All of this deftly ignores the simple law of nature. There is no such thing as "I" apart from the web of life. We can't go on consuming forever unless we produce waste that is compostable and will grow more. We can't go on burning up petroleum, burning up forests, burning up trash and imagine that with so much burning things won't heat up.

As many of you know, the work I do as school chaplain and director of service learning encompasses teaching children all about the religious mind from a dizzying variety of traditions and perspectives, and being a voice for community outreach. The more I have pondered theology and soup kitchens, cleaning Lake Merritt and Buddhist karma, the more I have become convinced that the closest thing to the Kingdom of God on earth is a healthy ecosystem. (This is my body.) In a healthy ecosystem, all the parts work with and for all the other parts, nothing is ever lost, for even the death of things nourishes others, and if there is always something left over, nothing goes to waste. Or to put it another way, in a healthy ecosystem, nothing is self-sufficient and everything is about relationship. It’s all about relationship. To be human is to be in conversation with all of life, and to be in conversation with all of life is to be in conversation with God.

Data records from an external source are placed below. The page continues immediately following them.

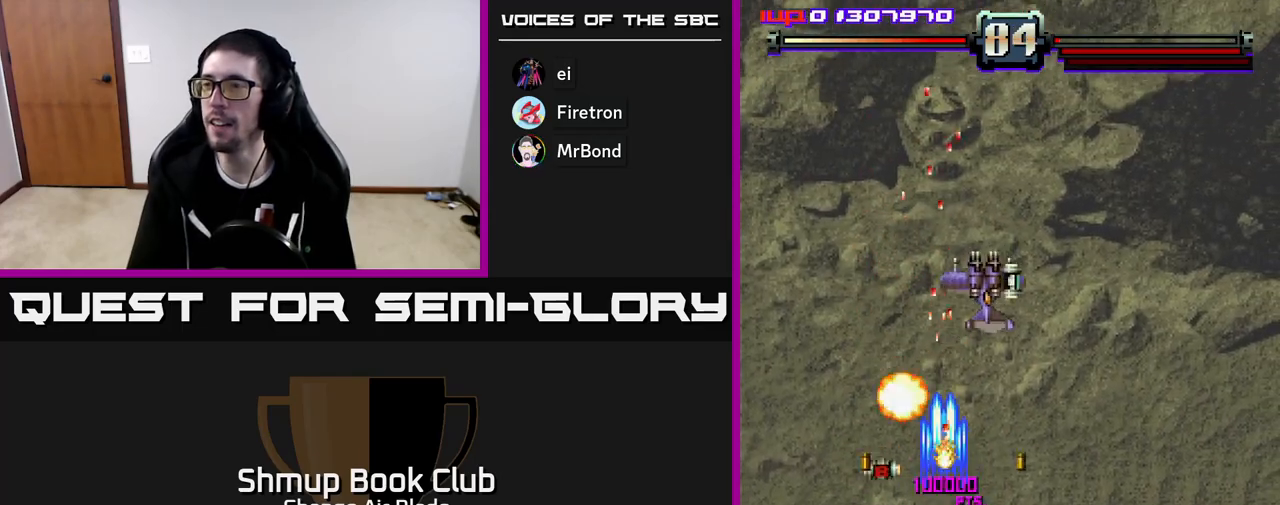
{"buttons": ["A", "DPAD_DOWN", "DPAD_RIGHT"], "left_stick": "center", "right_stick": "center", "events": [[50, "DPAD_RIGHT", "down"], [83, "DPAD_UP", "up"], [100, "DPAD_DOWN", "down"]]}
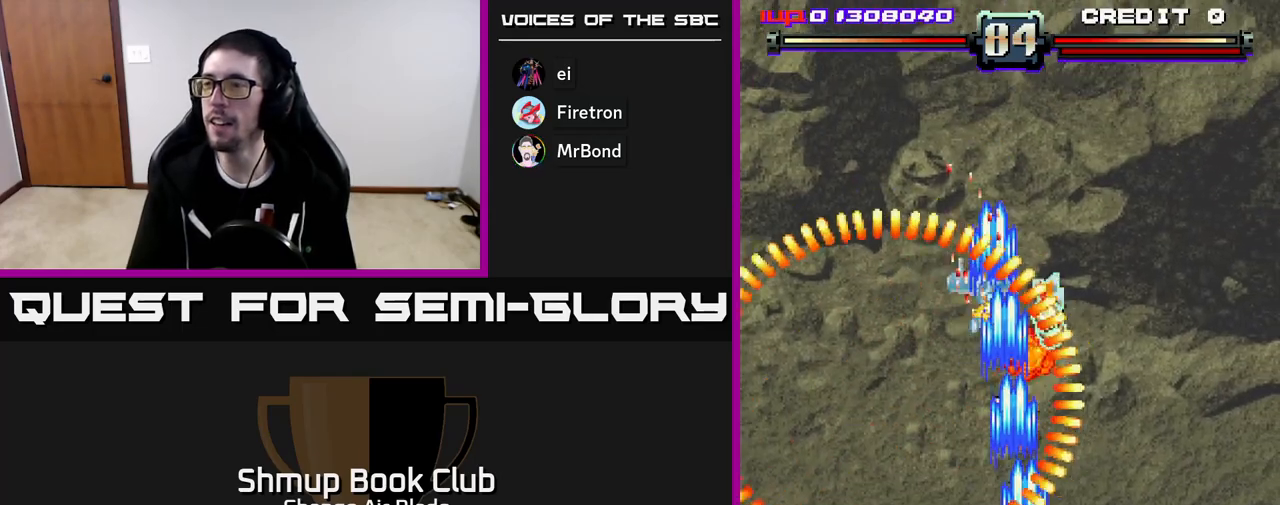
{"buttons": ["DPAD_DOWN", "DPAD_RIGHT"], "left_stick": "center", "right_stick": "center", "events": [[167, "DPAD_RIGHT", "up"], [183, "A", "up"], [200, "DPAD_LEFT", "down"], [433, "DPAD_LEFT", "up"], [500, "DPAD_RIGHT", "down"]]}
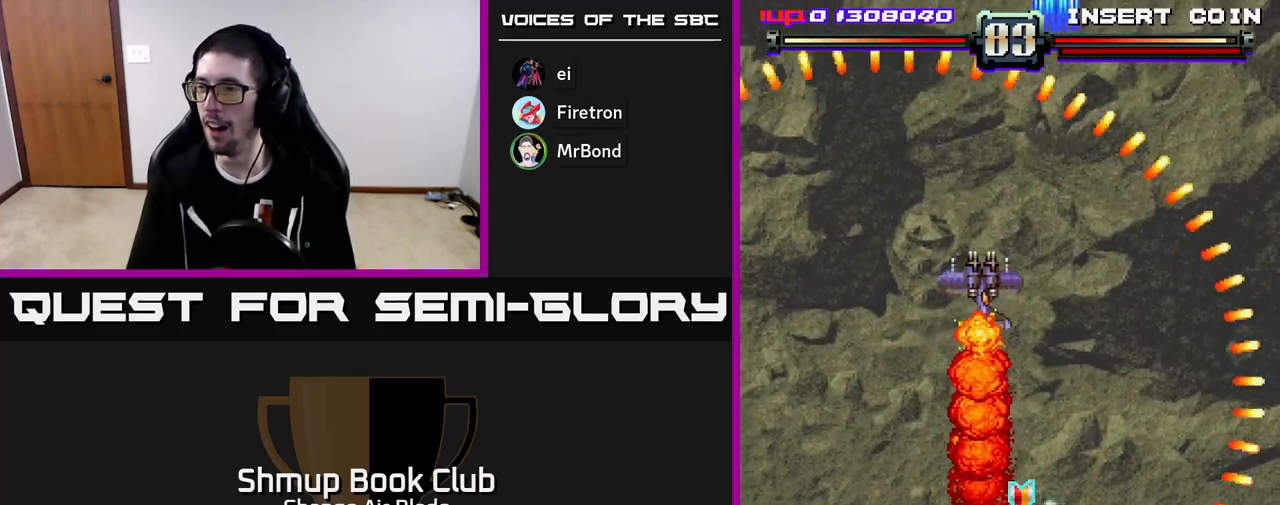
{"buttons": ["A", "DPAD_UP", "DPAD_LEFT"], "left_stick": "center", "right_stick": "center", "events": [[17, "DPAD_DOWN", "up"], [33, "A", "down"], [133, "DPAD_RIGHT", "up"], [183, "DPAD_LEFT", "down"], [183, "DPAD_UP", "down"], [267, "DPAD_UP", "up"], [300, "DPAD_LEFT", "up"], [350, "DPAD_UP", "down"], [400, "DPAD_LEFT", "down"]]}
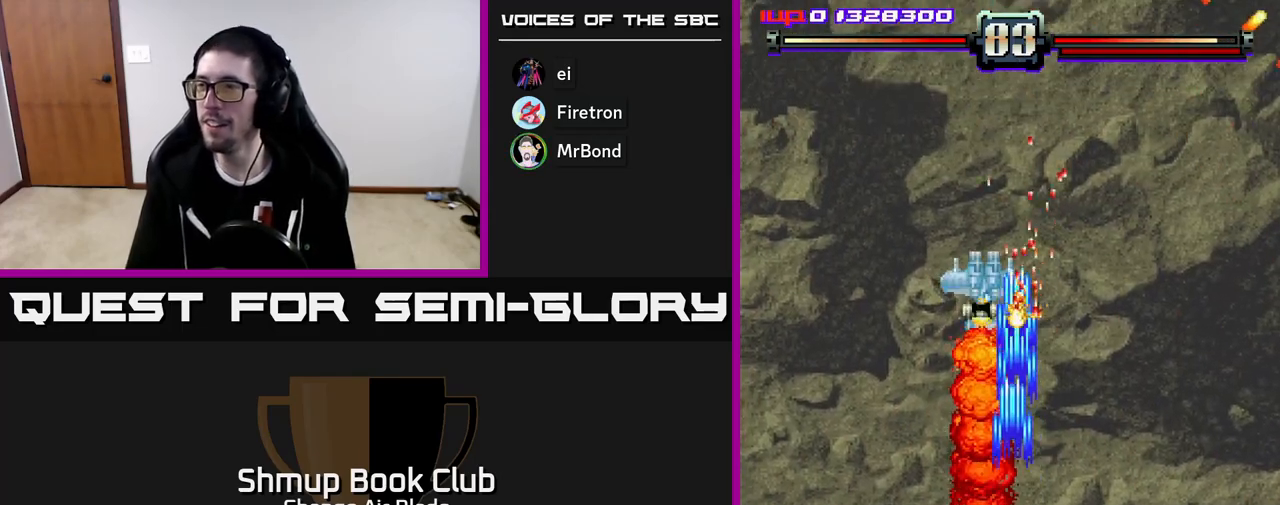
{"buttons": ["A", "DPAD_DOWN"], "left_stick": "center", "right_stick": "center", "events": [[33, "DPAD_LEFT", "up"], [183, "DPAD_UP", "up"], [217, "DPAD_DOWN", "down"]]}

People who have studied ecological relationships are coming increasingly to see that global warming and global poverty are deeply connected, that there can be no environmental justice without social justice. Scientific studies have shown that one of the most important ways to achieve both happiness and resilience is practice compassion for others. Let mutual love continue. Do not neglect to show hospitality to strangers, for by doing that some have entertained angels without knowing it. Remember those who are in prison, as though you were in prison with them; those who are being tortured, as though you yourselves were being tortured. …Keep your lives free from the love of money, and be content with what you have; for he has said, "I will never leave you or forsake you."